# Spring pasture management



## Cult45 (Dec 28, 2019)

What do you guys do to get ready for the summer?

I have finally got my have my process down.

I spend a few weeks doing mower maintenance, belts, oils, sharpening a few sets of blades, greasing, plugs etc. Then I mow. Short as possible, manure and all. It can be rough around feed and trough areas. And in the low spots that arent frozen. I try to mow before the first shoots of spring.

I found a fella that had a couple sections of an old rotary hoe rigged up to tow that I bought. I can add weight to the top with cinder blocks. Then I added a section of cyclone fencing about 12' long behind that.

After mowing I rotary hoe/drag the hell out of the pasture. That sure cleans, levels, and drags everything smooth.

I didnt have any cattle last spring and it seemed I was just filling in the ruts from previous yrs cattle. I threw out some seed in those areas around the hay feeders and by July it seemed to green up better. Aside from broom grass I am fairly weed free. I try not to use chemicals since I am basically eating what they eat. I dig thistle up by hand. The spiny amaranth is getting rough around my barn though.

I dont have much equipment for tillers, mulchers and plows, but was wondering what you guys do on a yearly basis for your grass pastures.


----------



## BWfarms (Aug 3, 2015)

Depends on my goals. I focus on growing the desirables and rotational grazing multiple pastures. There is no need to do annual pasture renovations if you maintain the pastures the right way. Don't overgraze and have a designated dry lot for use as a feed lot.

I try not to fertilize pastures at spring green up (Feb-Mar) unless I need grass due to low hay on hand. Grass like fescue can cause tetany issues because of the rapid growth, always have mineral out for the herd. I mow excess pasture for hay and top dress as needed before the dry stretch of summer hits. I stock my pastures appropriately and reduce weed pressure to minimize mechanical mowing.

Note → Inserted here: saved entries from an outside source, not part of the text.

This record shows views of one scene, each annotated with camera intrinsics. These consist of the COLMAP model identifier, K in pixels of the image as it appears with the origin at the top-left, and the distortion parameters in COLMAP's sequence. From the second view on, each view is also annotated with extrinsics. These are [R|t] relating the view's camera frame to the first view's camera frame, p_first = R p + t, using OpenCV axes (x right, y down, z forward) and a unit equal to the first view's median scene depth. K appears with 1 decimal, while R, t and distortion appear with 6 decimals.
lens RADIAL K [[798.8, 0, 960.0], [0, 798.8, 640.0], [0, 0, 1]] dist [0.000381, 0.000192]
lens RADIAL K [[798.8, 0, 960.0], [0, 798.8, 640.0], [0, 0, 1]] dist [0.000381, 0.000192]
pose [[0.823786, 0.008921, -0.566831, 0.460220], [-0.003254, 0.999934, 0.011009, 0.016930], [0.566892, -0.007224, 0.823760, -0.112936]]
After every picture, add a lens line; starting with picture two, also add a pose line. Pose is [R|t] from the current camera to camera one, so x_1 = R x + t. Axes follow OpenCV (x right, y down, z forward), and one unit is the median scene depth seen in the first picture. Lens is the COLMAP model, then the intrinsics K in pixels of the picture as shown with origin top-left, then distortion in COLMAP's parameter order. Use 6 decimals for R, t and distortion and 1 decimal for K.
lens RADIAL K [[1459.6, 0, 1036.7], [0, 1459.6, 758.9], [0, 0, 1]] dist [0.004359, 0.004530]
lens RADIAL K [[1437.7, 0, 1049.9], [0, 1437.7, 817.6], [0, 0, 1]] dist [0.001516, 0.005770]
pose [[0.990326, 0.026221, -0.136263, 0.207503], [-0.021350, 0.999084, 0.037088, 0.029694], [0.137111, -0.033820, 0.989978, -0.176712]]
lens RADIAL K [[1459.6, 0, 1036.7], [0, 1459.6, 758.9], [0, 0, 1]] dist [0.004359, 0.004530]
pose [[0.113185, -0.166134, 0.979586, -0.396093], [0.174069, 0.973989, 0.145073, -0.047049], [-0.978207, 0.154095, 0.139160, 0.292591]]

There will be times there are stems because cows can't keep up and I clip the pasture with a rotary mower at the highest setting possible.

Take it easy on the anti spraying, I spray and eat the very animals I raise. I've staked my reputation labeling my beef with my name on it. I also trust what Product Safety says about the chemicals I use.


----------



## Tx Jim (Jun 30, 2014)

Cult45

IMHO having pulled a rotary hoe in my youth over ""cultivated soil"" to uproot small weeds/grass & sometimes break cultivated soil up after a hard/packing rain so planted seeds can emerge I doubt a rotary hoe will penetrate very deep on pasture even with a lot of added weight.


----------



## Ray 54 (Aug 2, 2014)

Do my best to not overgraze,pray for timely rains in the grass growing part of the year. And for no rain in the other part of the year to keep what is there as dry feed good.

Way different type country than yours Cult 45. Takes 10 to 50 acres to keep a cow for a year,average 20 inches of rain a year. Hopeful it comes from Oct to April.


----------